Universal City City Council on April 16 approved multiple ordinances and resolutions for the sale and rezoning of 43-acres of land located at Loop 1604 and Kitty Hawk Road, behind the H-E-B and Walmart.

The details

According to agenda documents, the Economic Development Corporation and City Council selected Reunion Development Partners to move forward with the development in 2022.

The development could include:
  • General and medical office space
  • Hotel
  • Open spaces
  • Multifamily
  • Senior living
  • Restaurants
  • Retail
Michael Cassata, Universal City development services and economic development director, said the market will dictate the uses for each section of the development.

The site plan presented to City Council included eight lots, with two lots focused on providing private open spaces that can be used by the public.

Cassata said the project will also include access points from Loop 1604, Kitty Hawk Road, Byrd Boulevard and Universal City Boulevard. Roads throughout the development are expected to include areas on each side of the roadway to be used for walking and biking.

What they’re saying

Prior to City Council approving the resolutions and ordinances, a public hearing was held to give residents the opportunity to voice concerns and opinions about the development.

Residents raised concerns about traffic, open space, police and fire services.

Resident Bernard Rubal said he is concerned about the loss of commercial uses with the updated zoning and how much of the tax burden would be added to the city.

“The point of having commercial areas, of course, is to reduce property taxes for residents. That is one of the primary reasons,” Rubal said.

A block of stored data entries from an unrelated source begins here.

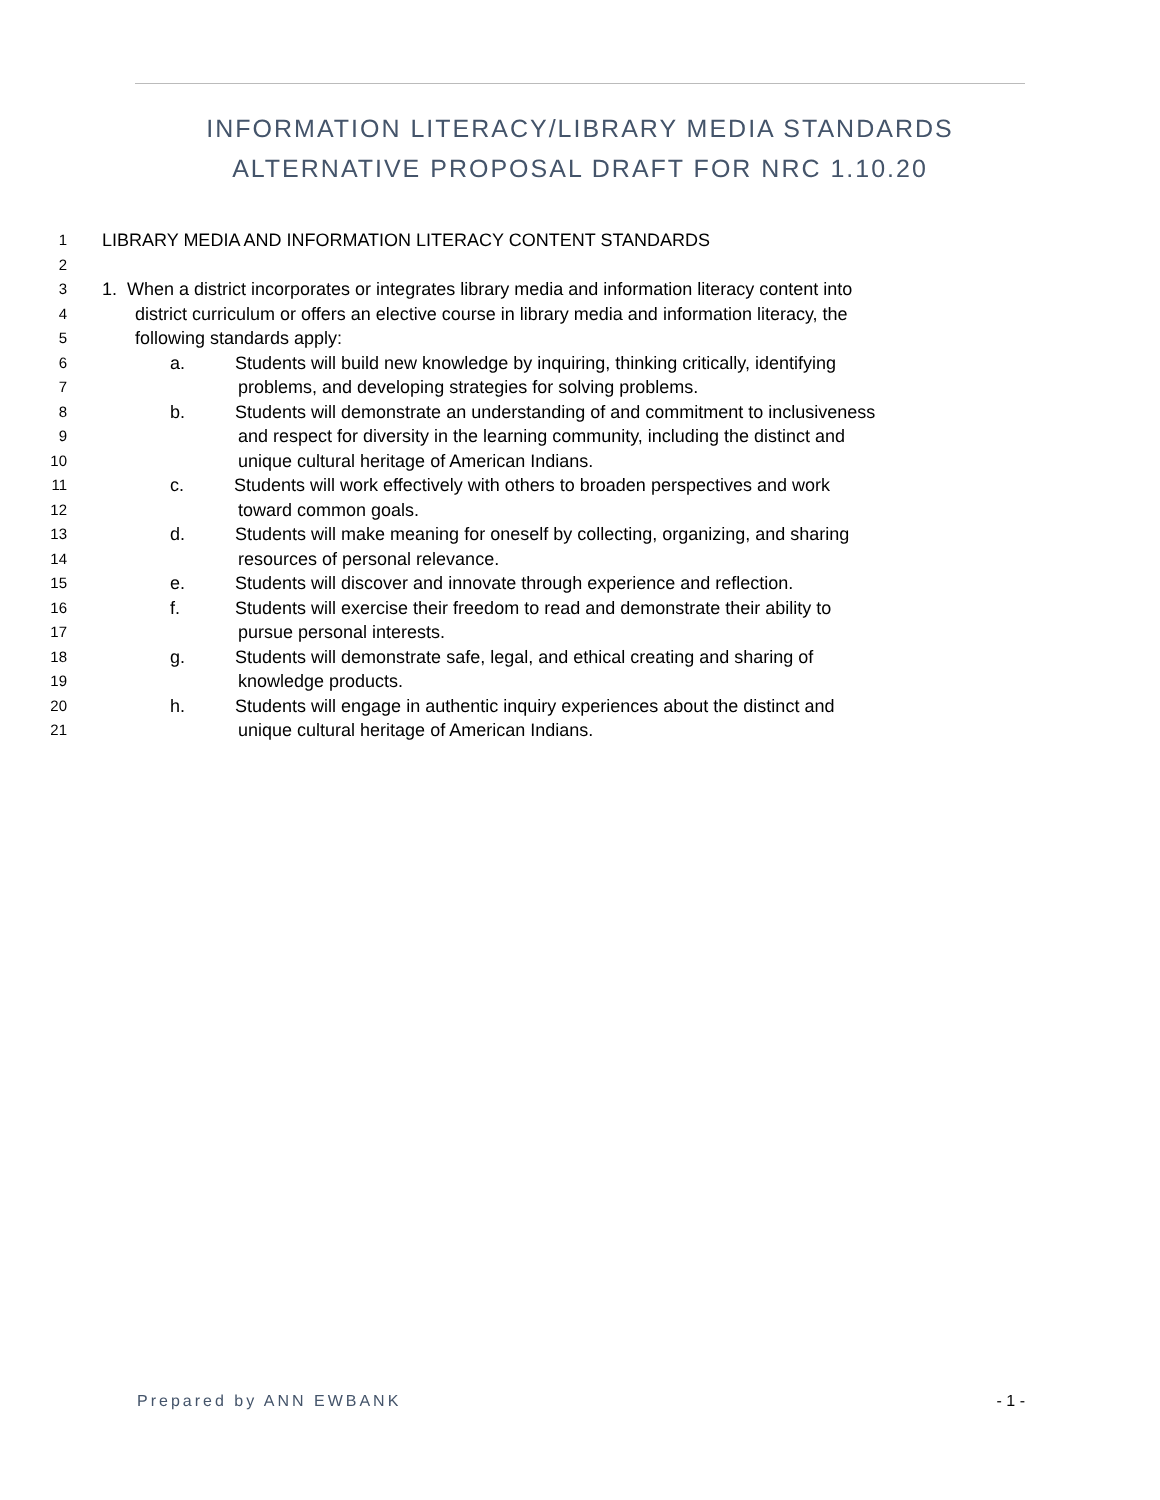INFORMATION LITERACY/LIBRARY MEDIA STANDARDS ALTERNATIVE PROPOSAL DRAFT FOR NRC 1.10.20
1 LIBRARY MEDIA AND INFORMATION LITERACY CONTENT STANDARDS
2
3 1. When a district incorporates or integrates library media and information literacy content into
4 district curriculum or offers an elective course in library media and information literacy, the
5 following standards apply:
6 a. Students will build new knowledge by inquiring, thinking critically, identifying
7 problems, and developing strategies for solving problems.
8 b. Students will demonstrate an understanding of and commitment to inclusiveness
9 and respect for diversity in the learning community, including the distinct and
10 unique cultural heritage of American Indians.
11 c. Students will work effectively with others to broaden perspectives and work
12 toward common goals.
13 d. Students will make meaning for oneself by collecting, organizing, and sharing
14 resources of personal relevance.
15 e. Students will discover and innovate through experience and reflection.
16 f. Students will exercise their freedom to read and demonstrate their ability to
17 pursue personal interests.
18 g. Students will demonstrate safe, legal, and ethical creating and sharing of
19 knowledge products.
20 h. Students will engage in authentic inquiry experiences about the distinct and
21 unique cultural heritage of American Indians.
Prepared by ANN EWBANK - 1 -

Rubal also mentioned that the area around Northlake was recently listed as a 10-acre park in the Parks, Trails and Open Spaces Master Plan.

Meeting highlights

During the meeting, Cassata explained that while the development will generate traffic, the nearby roads will have the level of service required to meet traffic growth when the development is at full build-out.

City Manager Kim Turner said that the city looked back at calls and services for apartment complexes and heavy traffic areas around the city to determine the need for police and fire in the new development.

With this data, Turner said that the new project would likely result in a 2%-3% increase in call volume, which may require hiring additional police and fire staff in the future.

Items worth mentioning

Public Works Director Randy Luensmann said that the linear park aspect of the project and the acreage of the lake would still give a park area for residents.

The green spaces within the development will be privately owned but open to the public, Turner said.

To address questions regarding the loss of sales tax revenue due to the loss of commercial zoning, council member Steven Buck said offers for full retail developments were not being presented to the city, and the mixed-use development planned would bring in residents who pay indirect property taxes through renting alongside retail areas that will generate sales tax.

“Two years ago, I would have loved to have a developer come to us and say they want to put in a huge whatever that was going to bring in for Universal City the type of revenue that Home Depot and Costco and IKEA bring in for our sister communities,” Buck said. “The reality is, however, we’re not getting those offers.”

The final reading for agenda items tied to the development is scheduled for the May 7 City Council meeting.